When load reaches a certain level in IaaS environemnt, new VM instances are created to reduce load (scalability).

My Questions that these VMs are not created on the same physical server, right?

I mean one VM with like 10 users will give the same performance as 2 VMs on the same physical server with each VM has 5 users.

If VMs are created on the same physical server, then how can this balance load?

For background, I'm just new to cloud computing programming and I'm trying to understand some of the concepts involved.

Était-ce utile?

La solution

You are assuming that the physical host has dedicated all of it's hardware to a particular virtual host. If the physical server has 8 processors and 32 GB of ram, and it dedicates 2 processors and 8 GB of ram to a VM, adding an additional VM which has another 2 processors and 8 GB of ram associated to it would increase the overall resources dedicated from the same physical machine. This same pattern would extend to all of the other resources on the machine, networking etc.

There is overhead to hosting two small VMs rather than one VM of twice the size. The operating system on each of the VMs consumes it's portion of system resources. There are also advantages of having two VMs compared to just one as well. If one of them suffers some sort of software fault the other is still running and can continue to carry the load.

As for SaaS vs IaaS, I don't think that's the question you want to ask. SaaS is Software as a Service, where there is software just running out on the internet for people to use. IaaS is Infrastructure as a Service which is letting you essentially provision VMs and other nominally physical assets using a web service. The connection is that if you have a SaaS application, your load isn't constant it fluctuates through the day, IaaS allows you to have more virtual hardware when load is high and less virtual hardware when load is low. This is where cost savings can become apparent. This is also nice since if your application all of a sudden goes viral on some media platform, the system can scale up and everything keeps working.

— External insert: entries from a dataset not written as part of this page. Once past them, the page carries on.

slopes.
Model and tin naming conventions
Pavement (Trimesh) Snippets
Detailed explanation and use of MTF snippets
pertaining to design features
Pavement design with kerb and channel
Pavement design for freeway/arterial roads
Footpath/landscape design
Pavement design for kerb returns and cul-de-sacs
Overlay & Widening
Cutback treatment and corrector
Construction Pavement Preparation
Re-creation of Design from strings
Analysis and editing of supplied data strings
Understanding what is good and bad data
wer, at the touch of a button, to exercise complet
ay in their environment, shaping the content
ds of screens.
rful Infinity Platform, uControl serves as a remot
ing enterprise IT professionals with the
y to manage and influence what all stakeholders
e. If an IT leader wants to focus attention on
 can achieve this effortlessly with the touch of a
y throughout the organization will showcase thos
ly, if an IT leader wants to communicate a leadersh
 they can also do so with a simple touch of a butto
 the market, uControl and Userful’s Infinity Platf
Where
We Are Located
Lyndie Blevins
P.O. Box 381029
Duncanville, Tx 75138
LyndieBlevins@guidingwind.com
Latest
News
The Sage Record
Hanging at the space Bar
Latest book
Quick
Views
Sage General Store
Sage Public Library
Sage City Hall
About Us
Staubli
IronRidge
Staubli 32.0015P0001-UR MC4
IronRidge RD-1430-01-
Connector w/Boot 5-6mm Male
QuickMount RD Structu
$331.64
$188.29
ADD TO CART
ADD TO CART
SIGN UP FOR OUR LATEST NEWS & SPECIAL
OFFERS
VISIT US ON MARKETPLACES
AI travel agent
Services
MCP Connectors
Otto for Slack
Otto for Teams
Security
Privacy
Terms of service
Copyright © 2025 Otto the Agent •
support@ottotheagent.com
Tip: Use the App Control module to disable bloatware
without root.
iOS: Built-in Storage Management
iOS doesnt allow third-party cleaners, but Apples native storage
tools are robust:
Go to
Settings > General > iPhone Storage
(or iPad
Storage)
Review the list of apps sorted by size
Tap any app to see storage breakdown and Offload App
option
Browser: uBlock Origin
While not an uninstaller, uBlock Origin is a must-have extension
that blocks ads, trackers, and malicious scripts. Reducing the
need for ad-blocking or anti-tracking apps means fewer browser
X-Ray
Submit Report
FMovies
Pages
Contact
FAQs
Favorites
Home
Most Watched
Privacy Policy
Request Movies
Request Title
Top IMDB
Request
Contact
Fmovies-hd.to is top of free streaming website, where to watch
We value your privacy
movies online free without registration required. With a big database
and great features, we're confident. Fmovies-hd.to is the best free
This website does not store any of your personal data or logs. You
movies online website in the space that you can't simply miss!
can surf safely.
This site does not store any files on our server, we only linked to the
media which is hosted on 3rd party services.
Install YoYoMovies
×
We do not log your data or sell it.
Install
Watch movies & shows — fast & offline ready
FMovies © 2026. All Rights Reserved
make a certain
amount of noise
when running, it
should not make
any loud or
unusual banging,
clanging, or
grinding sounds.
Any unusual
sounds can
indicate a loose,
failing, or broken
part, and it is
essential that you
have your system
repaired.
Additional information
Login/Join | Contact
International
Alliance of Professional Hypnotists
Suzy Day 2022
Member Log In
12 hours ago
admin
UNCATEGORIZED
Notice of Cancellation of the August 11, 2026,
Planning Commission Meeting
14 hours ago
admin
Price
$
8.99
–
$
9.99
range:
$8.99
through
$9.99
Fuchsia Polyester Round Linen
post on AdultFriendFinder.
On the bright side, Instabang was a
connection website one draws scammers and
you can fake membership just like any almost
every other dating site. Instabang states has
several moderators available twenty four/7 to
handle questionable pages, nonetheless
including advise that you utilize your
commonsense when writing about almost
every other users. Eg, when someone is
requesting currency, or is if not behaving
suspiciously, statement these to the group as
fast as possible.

The other term you didn't ask about but warrants a mention to be complete would be PaaS or Platform as a Service. This is what is traditionally contrasted against IaaS, not SaaS. This is getting pieces that do stuff. Rather than getting a server and installing a web server on it that does something you get a service that executes code when something comes in. On the Amazon cloud offerings this would be lambda not EC2 which is IaaS.